* Activity: Copy each line that contains the string "Deer", taking them from the material.

* Material for the task:

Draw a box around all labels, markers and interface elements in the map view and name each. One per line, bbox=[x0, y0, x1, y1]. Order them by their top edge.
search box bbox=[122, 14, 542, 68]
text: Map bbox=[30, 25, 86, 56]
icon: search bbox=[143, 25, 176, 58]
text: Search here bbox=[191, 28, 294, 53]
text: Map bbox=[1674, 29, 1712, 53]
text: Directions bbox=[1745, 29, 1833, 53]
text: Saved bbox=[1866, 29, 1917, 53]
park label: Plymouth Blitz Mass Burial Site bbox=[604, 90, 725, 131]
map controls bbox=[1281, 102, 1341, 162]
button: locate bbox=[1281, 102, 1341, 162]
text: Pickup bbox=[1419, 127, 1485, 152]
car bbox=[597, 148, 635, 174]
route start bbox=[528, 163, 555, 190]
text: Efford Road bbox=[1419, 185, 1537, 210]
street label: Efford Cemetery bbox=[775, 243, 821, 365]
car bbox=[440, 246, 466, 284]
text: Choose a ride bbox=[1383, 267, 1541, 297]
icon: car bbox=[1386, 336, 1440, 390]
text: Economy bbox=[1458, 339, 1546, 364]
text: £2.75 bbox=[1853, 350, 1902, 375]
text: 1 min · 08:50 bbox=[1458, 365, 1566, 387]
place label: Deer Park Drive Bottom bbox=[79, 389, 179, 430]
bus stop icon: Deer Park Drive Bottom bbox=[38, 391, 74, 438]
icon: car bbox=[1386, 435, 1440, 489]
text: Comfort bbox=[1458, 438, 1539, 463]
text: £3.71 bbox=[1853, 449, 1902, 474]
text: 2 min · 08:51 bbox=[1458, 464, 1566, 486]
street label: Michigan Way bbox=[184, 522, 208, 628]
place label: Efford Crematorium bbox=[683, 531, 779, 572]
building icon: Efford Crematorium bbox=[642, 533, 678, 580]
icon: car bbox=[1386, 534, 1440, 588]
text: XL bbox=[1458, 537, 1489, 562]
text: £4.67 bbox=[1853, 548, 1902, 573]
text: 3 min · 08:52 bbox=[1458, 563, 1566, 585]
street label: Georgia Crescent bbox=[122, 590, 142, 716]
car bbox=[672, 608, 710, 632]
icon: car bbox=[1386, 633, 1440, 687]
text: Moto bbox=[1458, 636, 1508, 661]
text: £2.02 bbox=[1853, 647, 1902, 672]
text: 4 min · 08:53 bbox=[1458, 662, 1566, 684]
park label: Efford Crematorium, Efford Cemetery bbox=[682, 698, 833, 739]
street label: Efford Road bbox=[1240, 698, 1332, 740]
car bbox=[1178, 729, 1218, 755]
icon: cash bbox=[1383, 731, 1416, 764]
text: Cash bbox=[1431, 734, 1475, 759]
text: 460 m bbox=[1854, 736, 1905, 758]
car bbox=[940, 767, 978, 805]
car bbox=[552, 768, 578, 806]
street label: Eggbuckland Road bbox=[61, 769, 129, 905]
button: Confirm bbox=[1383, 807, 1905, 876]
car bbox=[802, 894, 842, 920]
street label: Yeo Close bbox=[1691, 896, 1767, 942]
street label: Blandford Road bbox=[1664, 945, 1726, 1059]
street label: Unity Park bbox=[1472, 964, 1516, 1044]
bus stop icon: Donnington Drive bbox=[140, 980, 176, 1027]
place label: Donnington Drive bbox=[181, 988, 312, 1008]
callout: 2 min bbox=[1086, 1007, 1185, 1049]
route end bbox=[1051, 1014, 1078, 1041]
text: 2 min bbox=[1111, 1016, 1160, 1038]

* Result for this task:
place label: Deer Park Drive Bottom bbox=[79, 389, 179, 430]
bus stop icon: Deer Park Drive Bottom bbox=[38, 391, 74, 438]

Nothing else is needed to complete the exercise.